═════ INPUT DATA

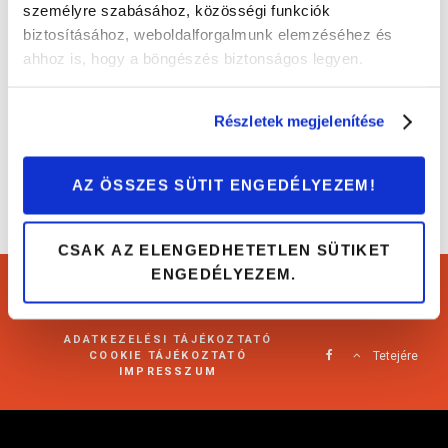
személyre szabásához, közösségi funkciók
biztosításához, weboldalforgalmunk elemzéséhez és
Híres autók a tévéből: Knight Rider
ahhoz is, hogy a böngészés biztonságos legyen.
Autós sztorik
Részletek megjelenítése
AZ ÖSSZES SÜTIT ENGEDÉLYEZEM!
CSAK AZ ELENGEDHETETLEN SÜTIKET
ENGEDÉLYEZEM.
Cartárs Blog 2021
ADATKEZELÉSI TÁJÉKOZTATÓ
COOKIE TÁJÉKOZTATÓ
Tetejére
IMPRESSZUM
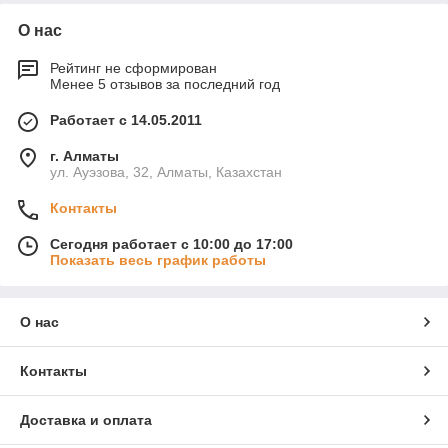
О нас
Рейтинг не сформирован
Менее 5 отзывов за последний год
Работает с 14.05.2011
г. Алматы
ул. Ауэзова, 32, Алматы, Казахстан
Контакты
Сегодня работает с 10:00 до 17:00
Показать весь график работы
О нас
Контакты
Доставка и оплата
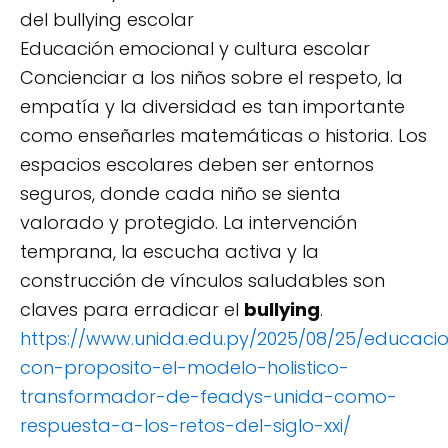
del bullying escolar
Educación emocional y cultura escolar
Concienciar a los niños sobre el respeto, la
empatía y la diversidad es tan importante
como enseñarles matemáticas o historia. Los
espacios escolares deben ser entornos
seguros, donde cada niño se sienta
valorado y protegido. La intervención
temprana, la escucha activa y la
construcción de vínculos saludables son
claves para erradicar el
bullying
.
https://www.unida.edu.py/2025/08/25/educaci
con-proposito-el-modelo-holistico-
transformador-de-feadys-unida-como-
respuesta-a-los-retos-del-siglo-xxi/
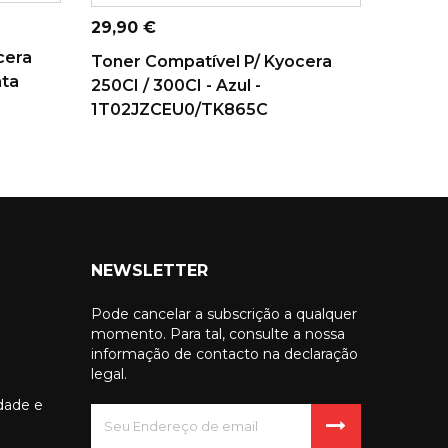
CARRINHO
Preço
26,90 
Preço
29,90 €
cera
Toner 
Toner Compatível P/ Kyocera
ta
5195 
250CI / 300CI - Azul -
Magen
1T02JZCEU0/TK865C
NEWSLETTER
Pode cancelar a subscrição a qualquer
momento. Para tal, consulte a nossa
informação de contacto na declaração
legal.
idade e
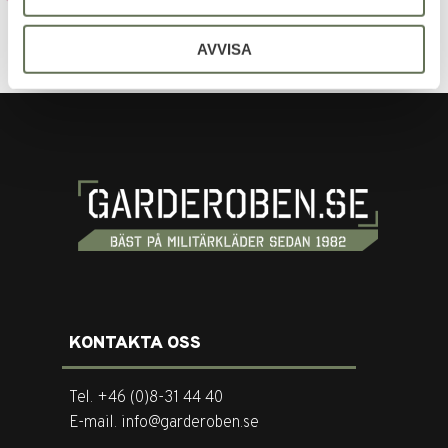
AVVISA
KONTAKTA OSS
Tel. +46 (0)8-31 44 40
E-mail. info@garderoben.se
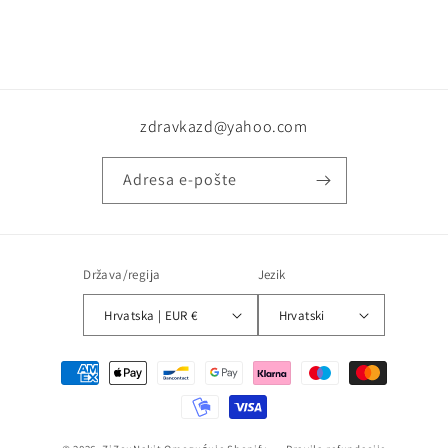
zdravkazd@yahoo.com
Adresa e-pošte
Država/regija
Jezik
Hrvatska | EUR €
Hrvatski
Načini
plaćanja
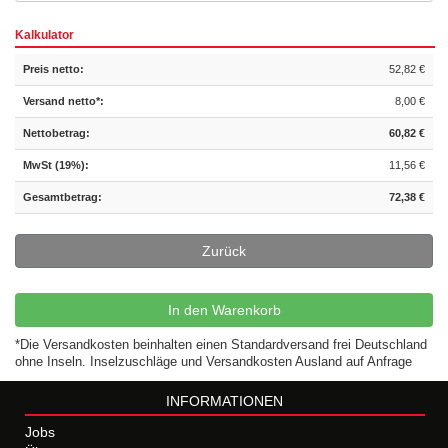
Kalkulator
Preis netto:
52,82 €
Versand netto*:
8,00 €
Nettobetrag:
60,82 €
MwSt (19%):
11,56 €
Gesamtbetrag:
72,38 €
Zurück
In den Warenkorb
*Die Versandkosten beinhalten einen Standardversand frei Deutschland
ohne Inseln. Inselzuschläge und Versandkosten Ausland auf Anfrage
INFORMATIONEN
Jobs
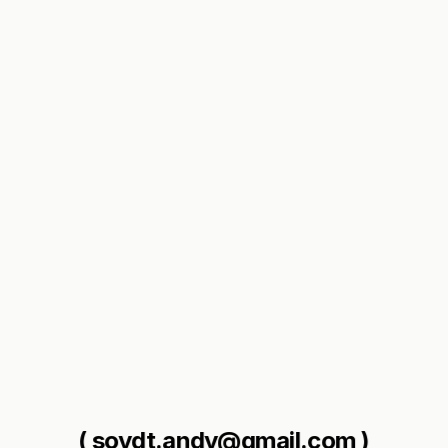
( soydt.andy@gmail.com )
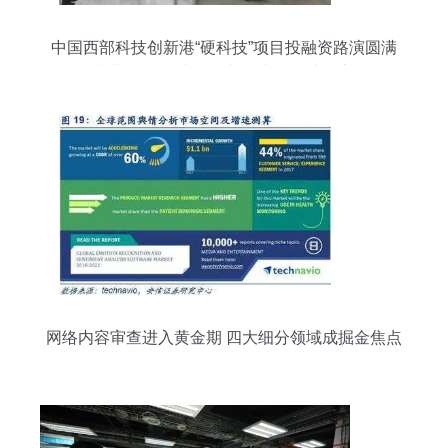
中国西部科技创新港“硬科技”项目投融资路演圆满
落幕 网络技术研发与技术服务成焦点
网络内容审查进入黄金期 四大细分领域成掘金焦点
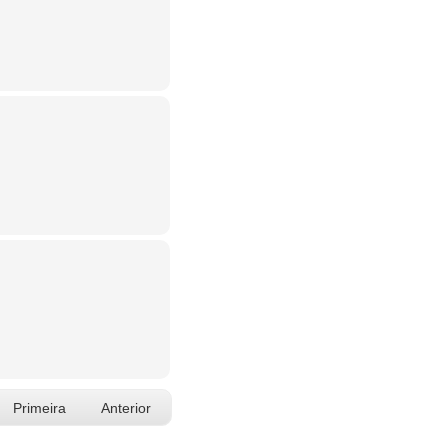
Primeira
Anterior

══════════

DIRECTIONS FOR THIS TASK | What lines in the material above hold the word "Алматы"? Pull them out.

TASK RESULT |
г. Алматы
ул. Ауэзова, 32, Алматы, Казахстан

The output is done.